The university plan also provides coverage for children under age 26 and children of other eligible adults. An overview of the eligibility rules can be found on the benefits webpage.
A detailed description of eligibility rules can also be found in the Summary Plan Document on the same webpage.
To qualify as an eligible dependent, a person must be one of the following:
- Your spouse under a legally recognized marriage
- Common-law spouse
- Other eligible adult (OEA)
- A child under the age of 26
- Biological child
- Legally adopted child or a child placed with you for adoption
- Child of an OEA
- Child for whom you are the legal guardian
- Child who is required to be covered by a Qualified Medical Child Support Order
Although the audit may reduce health care costs for the university, the focus is on savings to covered employees. Ineligible dependents increase the cost of health care, and that cost is directly reflected in higher contribution rates for all employees. Dependent eligibility audits typically find 3-7 percent of dependents are not eligible for coverage. The estimated annual cost of ineligible dependents is $628,000. Especially in a year when the Legislature is reducing health insurance funding by over $1.2 million, it is even more important to manage health care costs for all participants.
Documents should be submitted directly to the University of Idaho Benefits Center at Morneau Shepell, U of I’s benefits eligibility contractor, via secure upload portal or via U.S. mail. For individuals who are not comfortable uploading documents or sending documents through the mail, the university will provide an in-person verification process. Dates and times will be included in the information packet mailed to individual employees.
Faculty and staff will have approximately one month to provide the required documentation. If you encounter problems or challenges, please call the University of Idaho Benefits Center at 800-646-6174 to explain the circumstances. An authorized representative will provide you with assistance in completing the verification. If the eligibility of your dependents is not confirmed by May 3, 2019, dependent coverage will only continue until July 1, 2019.
Our benefits eligibility contractor, Morneau Shepell, maintains the highest information security and data protection credentials in the industry.
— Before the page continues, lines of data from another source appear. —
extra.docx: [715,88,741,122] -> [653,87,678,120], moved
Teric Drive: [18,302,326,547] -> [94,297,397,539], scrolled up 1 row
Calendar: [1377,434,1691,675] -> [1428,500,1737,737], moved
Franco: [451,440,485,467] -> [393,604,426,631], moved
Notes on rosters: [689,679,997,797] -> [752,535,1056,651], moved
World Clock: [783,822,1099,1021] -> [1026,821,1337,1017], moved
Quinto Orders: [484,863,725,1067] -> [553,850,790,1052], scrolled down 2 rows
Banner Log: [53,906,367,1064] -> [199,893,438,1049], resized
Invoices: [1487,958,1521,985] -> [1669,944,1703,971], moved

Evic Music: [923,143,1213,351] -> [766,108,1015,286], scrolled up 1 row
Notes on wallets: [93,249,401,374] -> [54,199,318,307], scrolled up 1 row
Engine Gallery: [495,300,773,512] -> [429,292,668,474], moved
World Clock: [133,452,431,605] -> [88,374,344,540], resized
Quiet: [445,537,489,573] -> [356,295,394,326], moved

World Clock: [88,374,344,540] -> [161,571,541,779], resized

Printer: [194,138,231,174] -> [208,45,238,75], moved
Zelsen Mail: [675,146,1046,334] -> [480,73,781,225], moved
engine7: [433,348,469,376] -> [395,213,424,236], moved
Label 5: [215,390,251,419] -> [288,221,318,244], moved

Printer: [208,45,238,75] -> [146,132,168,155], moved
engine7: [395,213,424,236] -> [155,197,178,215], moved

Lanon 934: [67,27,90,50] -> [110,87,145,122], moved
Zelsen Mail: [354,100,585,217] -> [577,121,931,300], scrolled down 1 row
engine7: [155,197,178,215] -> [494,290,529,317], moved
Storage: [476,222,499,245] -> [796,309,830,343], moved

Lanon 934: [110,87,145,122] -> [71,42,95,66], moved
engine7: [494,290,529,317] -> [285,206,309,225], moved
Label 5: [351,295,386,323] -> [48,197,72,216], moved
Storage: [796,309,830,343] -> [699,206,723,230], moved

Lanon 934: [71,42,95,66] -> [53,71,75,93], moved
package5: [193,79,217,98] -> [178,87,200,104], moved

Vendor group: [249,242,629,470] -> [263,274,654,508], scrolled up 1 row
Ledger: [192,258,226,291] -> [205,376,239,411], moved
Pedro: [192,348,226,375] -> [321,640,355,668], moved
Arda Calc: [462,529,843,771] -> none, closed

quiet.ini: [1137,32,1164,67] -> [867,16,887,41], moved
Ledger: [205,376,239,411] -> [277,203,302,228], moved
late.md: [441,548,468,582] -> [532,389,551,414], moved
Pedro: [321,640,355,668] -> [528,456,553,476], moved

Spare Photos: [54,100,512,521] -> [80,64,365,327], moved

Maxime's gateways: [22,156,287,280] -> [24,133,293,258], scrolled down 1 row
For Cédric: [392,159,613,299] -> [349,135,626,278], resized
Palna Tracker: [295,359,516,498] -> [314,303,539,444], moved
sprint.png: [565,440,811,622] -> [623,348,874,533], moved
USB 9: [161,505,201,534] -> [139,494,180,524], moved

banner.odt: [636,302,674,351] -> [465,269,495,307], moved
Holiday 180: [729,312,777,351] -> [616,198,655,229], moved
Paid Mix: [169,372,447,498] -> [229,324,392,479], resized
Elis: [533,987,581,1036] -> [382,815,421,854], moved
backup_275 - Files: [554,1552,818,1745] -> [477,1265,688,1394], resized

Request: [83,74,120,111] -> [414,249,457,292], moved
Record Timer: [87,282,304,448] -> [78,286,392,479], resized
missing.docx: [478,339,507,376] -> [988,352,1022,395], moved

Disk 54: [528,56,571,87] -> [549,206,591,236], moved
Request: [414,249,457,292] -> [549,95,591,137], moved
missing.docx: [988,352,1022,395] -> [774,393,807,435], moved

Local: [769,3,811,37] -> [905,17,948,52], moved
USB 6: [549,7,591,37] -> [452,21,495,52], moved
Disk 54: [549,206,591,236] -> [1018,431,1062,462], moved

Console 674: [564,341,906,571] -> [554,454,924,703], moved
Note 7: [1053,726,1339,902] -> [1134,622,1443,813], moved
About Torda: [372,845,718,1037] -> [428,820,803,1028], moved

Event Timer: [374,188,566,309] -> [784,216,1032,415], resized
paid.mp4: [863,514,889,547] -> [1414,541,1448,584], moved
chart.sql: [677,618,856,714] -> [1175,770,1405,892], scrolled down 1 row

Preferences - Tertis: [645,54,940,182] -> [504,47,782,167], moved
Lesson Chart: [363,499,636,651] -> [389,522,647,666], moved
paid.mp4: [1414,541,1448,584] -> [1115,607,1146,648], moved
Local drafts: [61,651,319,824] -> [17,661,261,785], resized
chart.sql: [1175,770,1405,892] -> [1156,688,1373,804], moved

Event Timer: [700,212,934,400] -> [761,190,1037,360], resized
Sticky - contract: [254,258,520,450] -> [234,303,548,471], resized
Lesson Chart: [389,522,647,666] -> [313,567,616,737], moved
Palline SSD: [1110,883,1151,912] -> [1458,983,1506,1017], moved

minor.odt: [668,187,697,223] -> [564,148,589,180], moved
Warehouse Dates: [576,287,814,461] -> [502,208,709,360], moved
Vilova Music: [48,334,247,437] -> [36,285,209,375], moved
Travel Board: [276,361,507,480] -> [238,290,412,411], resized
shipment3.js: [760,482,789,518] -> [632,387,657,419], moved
Life changes sometimes affect a dependent’s status — people may divorce or separate, children reach the maximum age for coverage under a parent’s plan, etc. For these and other reasons, it’s occasionally necessary to confirm that dependents are still eligible to participate in our medical, dental and vision plans. Not only does this effort support the ongoing viability of our benefit plans, but it also helps us meet the requirements of Section 125 of the Internal Revenue Code. The IRS sets the rules employers must follow to allow employees to pay for health coverage with pre-tax dollars. A dependent verification review is a critical step in demonstrating compliance with the rules established by the IRS.
Documentation is based on the dependent to be verified. In many cases, a simple tax return will suffice. In other cases, affidavits, birth certificates, adoption papers or marriage certificates may be required. More information will be included in the information packet mailed to individual employees.
If you encounter problems or challenges obtaining the required documents, please contact the University of Idaho Benefits Center at 800-646-6174 for assistance in identifying other documents that may be used for verification.
Once your documents have been received and processed, our benefits eligibility contractor, Morneau Shepell, will send you a determination notice indicating the status of dependent eligibility. If all required documentation has been submitted, you will receive a confirmation of eligibility. If you have submitted partial documentation, you will receive a notice identifying the additional information needed to complete the verification.
The university appreciates your understanding and cooperation with this important compliance audit.